Between 1856 and 1860, the British brought in Chinese Prisoners of War (PoWs) captured during the second Anglo Chinese war, also known as the Opium Wars, which involved British trade in opium to China and China’s sovereignty. Chinese prisoners were also brought to the Nilgiris from the Straits Settlements of Singapore, Malacca, Dinding and Penang. They were initially sent to the Nilgiris because of the overcrowding in the Madras jails, but later, when it was discovered the Chinese were good workmen, they were put to work in the newly opened tea and cinchona plantations.
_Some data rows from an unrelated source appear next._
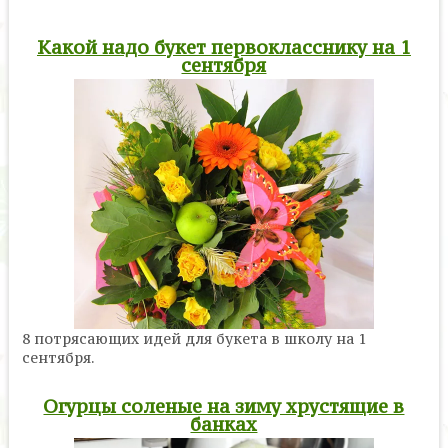
Какой надо букет первокласснику на 1
сентября
8 потрясающих идей для букета в школу на 1
сентября.
Огурцы соленые на зиму хрустящие в
банках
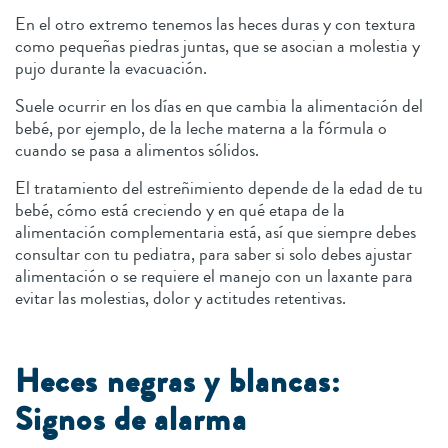
En el otro extremo tenemos las heces duras y con textura
como pequeñas piedras juntas, que se asocian a molestia y
pujo durante la evacuación.
Suele ocurrir en los días en que cambia la alimentación del
bebé, por ejemplo, de la leche materna a la fórmula o
cuando se pasa a alimentos sólidos.
El tratamiento del estreñimiento depende de la edad de tu
bebé, cómo está creciendo y en qué etapa de la
alimentación complementaria está, así que siempre debes
consultar con tu pediatra, para saber si solo debes ajustar
alimentación o se requiere el manejo con un laxante para
evitar las molestias, dolor y actitudes retentivas.
Heces negras y blancas:
Signos de alarma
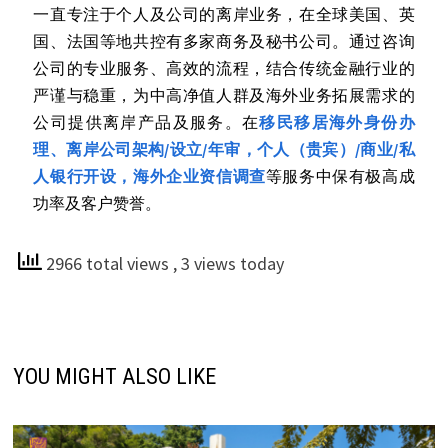
一直专注于个人及公司的离岸业务，在全球美国、英
国、法国等地共控有多家商务及秘书公司。通过咨询
公司的专业服务、高效的流程，结合传统金融行业的
严谨与稳重，为中高净值人群及海外业务拓展需求的
公司提供离岸产品及服务。在
移民移居海外身份办
理、离岸公司架构/设立/年审，个人（贵宾）/商业/私
人银行开设，海外企业资信调查
等服务中保有极高成
功率及客户赞誉。
2966 total views
, 3 views today
YOU MIGHT ALSO LIKE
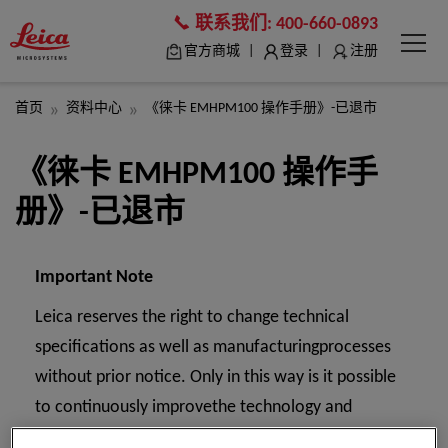
联系我们:
400-660-0893
|
|
官方商城
登录
注册
首页
资料中心
《徕卡 EMHPM100 操作手册》-已退市
《徕卡 EMHPM100 操作手
册》-已退市
Important Note
Leica reserves the right to change technical
specifications as well as manufacturingprocesses
without prior notice. Only in this way is it possible
to continuously improvethe technology and
manufacturing techniques used to provide our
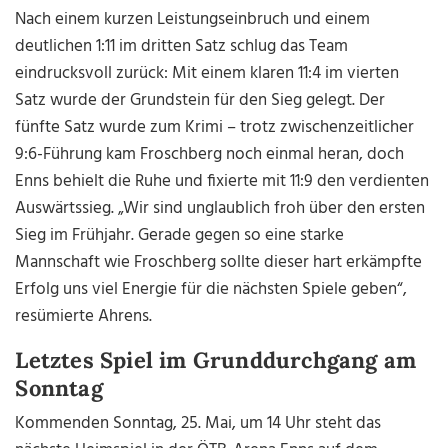
Nach einem kurzen Leistungseinbruch und einem
deutlichen 1:11 im dritten Satz schlug das Team
eindrucksvoll zurück: Mit einem klaren 11:4 im vierten
Satz wurde der Grundstein für den Sieg gelegt. Der
fünfte Satz wurde zum Krimi – trotz zwischenzeitlicher
9:6-Führung kam Froschberg noch einmal heran, doch
Enns behielt die Ruhe und fixierte mit 11:9 den verdienten
Auswärtssieg. „Wir sind unglaublich froh über den ersten
Sieg im Frühjahr. Gerade gegen so eine starke
Mannschaft wie Froschberg sollte dieser hart erkämpfte
Erfolg uns viel Energie für die nächsten Spiele geben“,
resümierte Ahrens.
Letztes Spiel im Grunddurchgang am
Sonntag
Kommenden Sonntag, 25. Mai, um 14 Uhr steht das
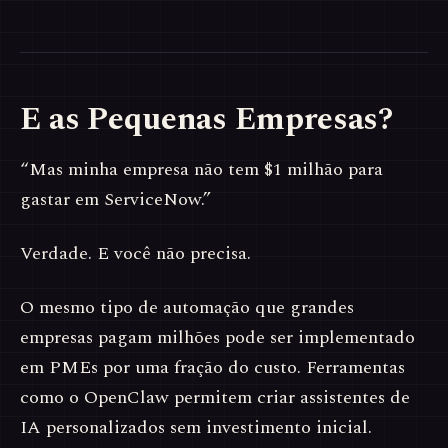
E as Pequenas Empresas?
“Mas minha empresa não tem $1 milhão para
gastar em ServiceNow.”
Verdade. E você não precisa.
O mesmo tipo de automação que grandes
empresas pagam milhões pode ser implementado
em PMEs por uma fração do custo. Ferramentas
como o OpenClaw permitem criar assistentes de
IA personalizados sem investimento inicial.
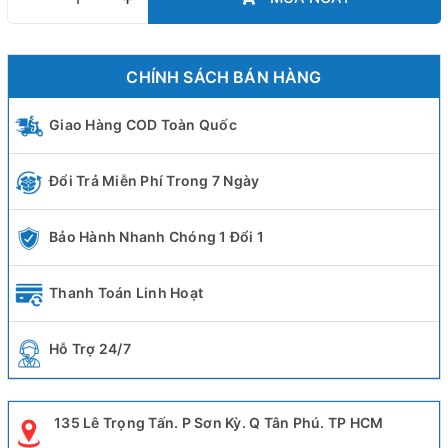
CHÍNH SÁCH BÁN HÀNG
Giao Hàng COD Toàn Quốc
Đổi Trả Miễn Phí Trong 7 Ngày
Bảo Hành Nhanh Chóng 1 Đổi 1
Thanh Toán Linh Hoạt
Hỗ Trợ 24/7
135 Lê Trọng Tấn. P Sơn Kỳ. Q Tân Phú. TP HCM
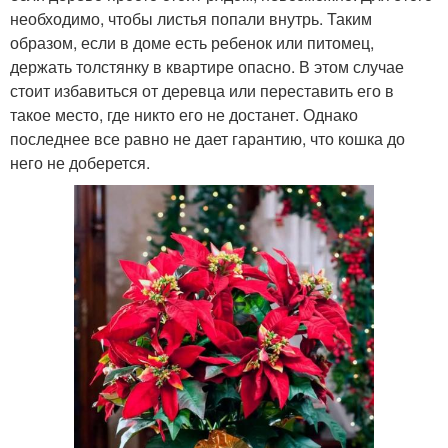
необходимо, чтобы листья попали внутрь. Таким
образом, если в доме есть ребенок или питомец,
держать толстянку в квартире опасно. В этом случае
стоит избавиться от деревца или переставить его в
такое место, где никто его не достанет. Однако
последнее все равно не дает гарантию, что кошка до
него не доберется.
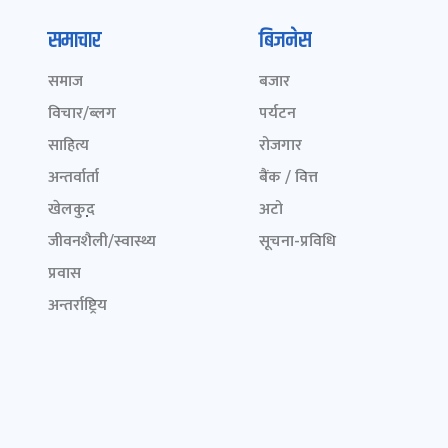
समाचार
बिजनेस
समाज
बजार
विचार/ब्लग
पर्यटन
साहित्य
रोजगार
अन्तर्वार्ता
बैंक / वित्त
खेलकुद़़
अटो
जीवनशैली/स्वास्थ्य
सूचना-प्रविधि
प्रवास
अन्तर्राष्ट्रिय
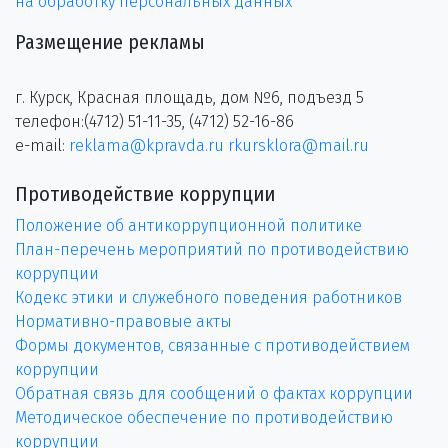
на обработку персональных данных
Размещение рекламы
г. Курск, Красная площадь, дом №6, подъезд 5
телефон:(4712) 51-11-35, (4712) 52-16-86
e-mail:
reklama@kpravda.ru
rkursklora@mail.ru
Противодействие коррупции
Положение об антикоррупционной политике
План-перечень мероприятий по противодействию
коррупции
Кодекс этики и служебного поведения работников
Нормативно-правовые акты
Формы документов, связанные с противодействием
коррупции
Обратная связь для сообщений о фактах коррупции
Методическое обеспечение по противодействию
коррупции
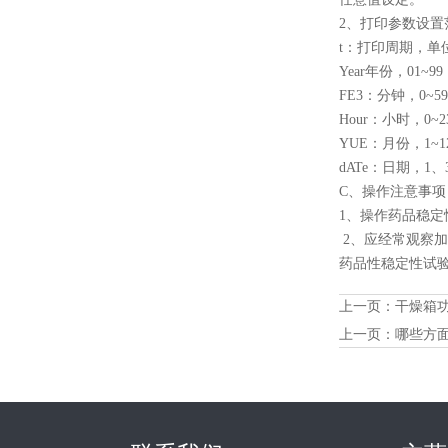
2、打印参数设置
t：打印周期，单
Year年份，01~99
FE3：分钟，0~5
Hour：小时，0~2
YUE：月份，1~1
dATe：日期，1、
C、操作注意事项
1、操作药品稳
2、应经常观察
药品性稳定性试
上一页：
干燥箱
上一页：
哪些方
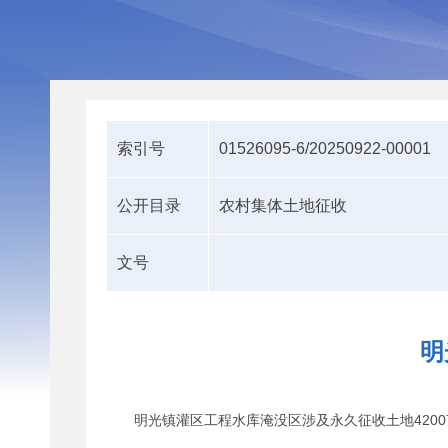
索引号
01526095-6/20250922-00001
公开目录
农村集体土地征收
文号
明
明光镇灌区工程水库淹没区涉及永久征收土地4200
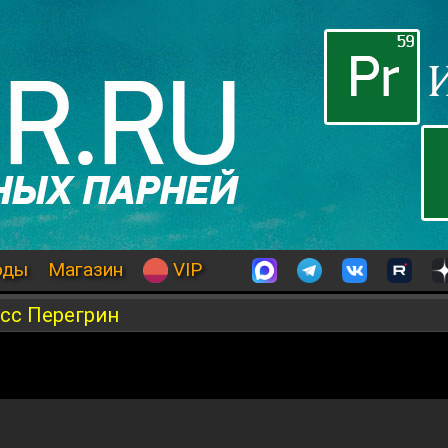
оды
Магазин
VIP
сс Перегрин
An 1850 depiction of the tea cultivation process in Assam. By Joseph Lionel Williams after Thomas Brown, via Wiki Commons

Many senior Nilgiri planters have poofed the idea that the Chinese PoWs taught the pioneer planters how to plant and manufacture tea, mainly because the PoWs were mostly seafaring men with no experience in tea farming or manufacture. Sir Percival Griffiths, a British civil servant and tea historian is one who dismissed claims that Chinese PoWs instructed planters how to plant and manufacture tea. But records indicate that at this time, Miss Cockburn, (pronounced Coburn) daughter of the Collector of Salem and pioneer tea and coffee planter, had one Chinese man help on the tea estate near Kotagiri, while Thaishola Estate, where many PoWs were housed, has anecdotal evidence that the Chinese planted tea and has a Jail Thottam (garden) even today.

Chinaman’s field

James Ajoo at this point, reiterates that his ancestor, John Ajoo, a free man, worked with some planters in the Nilgiris for a short while and was then lured away to work with a tea planter called AW Turner, who founded the North Travancore Land Planting Agricultural Society in Munnar.

S Muthiah, the Chennai based historian, in his book “A Planting Century” which records the history of South India’s plantations has made a mention of John Ajoo, a Chinaman who planted 13 acres of tea in Munnar, and this plot of land was known popularly as the Chinaman’s Field.

Somewhere along the line, John Ajoo married a local woman, though there is no mention of that. (It would be pertinent to note that most of the Chinese PoWs who settled down in Nattuvattom, a small hamlet in the Nilgiris where the Government cinchona factory was located, married local women and lived the rest of their lives tending cattle and growing garden vegetables.)

The Chinaman’s son

\John Ajoo’s son John Antony, referred to as the Chinaman’s son, was born in June 1869 and would become the owner of a small estate called Vialkadavu near Talliar Estate in which the Turner family had an interest.

Now John Antony was quite a colorful character and had worked in a provision store owned by an Englishman in Munnar town. He taught himself English, joined the Anglican Church and endeared himself to the English planters in the area. He was a skilled tracker and shikari and in the course of time, became a favourite with the planters for the hunting jaunts; which lead him to be acquainted with the Sri Kerala Varma Valiya Koilthampuranan, who was married to Her Highness Bharani Thirunal Lakshmi Bayi, the adopted niece of the Maharajah of Travancore.

A plac of John Antony

Anecdotal evidence within the family is that, the marriage of John Antony to Mariamma was brought about by none other than the Koilthampuranan himself. Mariamma, it is said, was a child widow of a member of royal family. Nothing more is known of the mysterious Mariamma (that may not even be her real name) as there is no documentary evidence to the marriage or her background.

John Antony died when he was 82 after establishing himself as a planter and with a large acreage under him. He was also a founder member of the Travancore Cardamom Planters Association in Madurai district. Subsequently, the Ajoos moved away from the plantations and turned to the Church with many of them becoming pastors.

James Ajoo has never visited the land of his ancestor but hopes to do so one day. But now he has a story to tell too, of John Ajoo’s long journey from the tea growing farms of his youth in China, to the High Ranges in the south of India. One wonders, did John Ajoo ever think of going back home?  We will never know.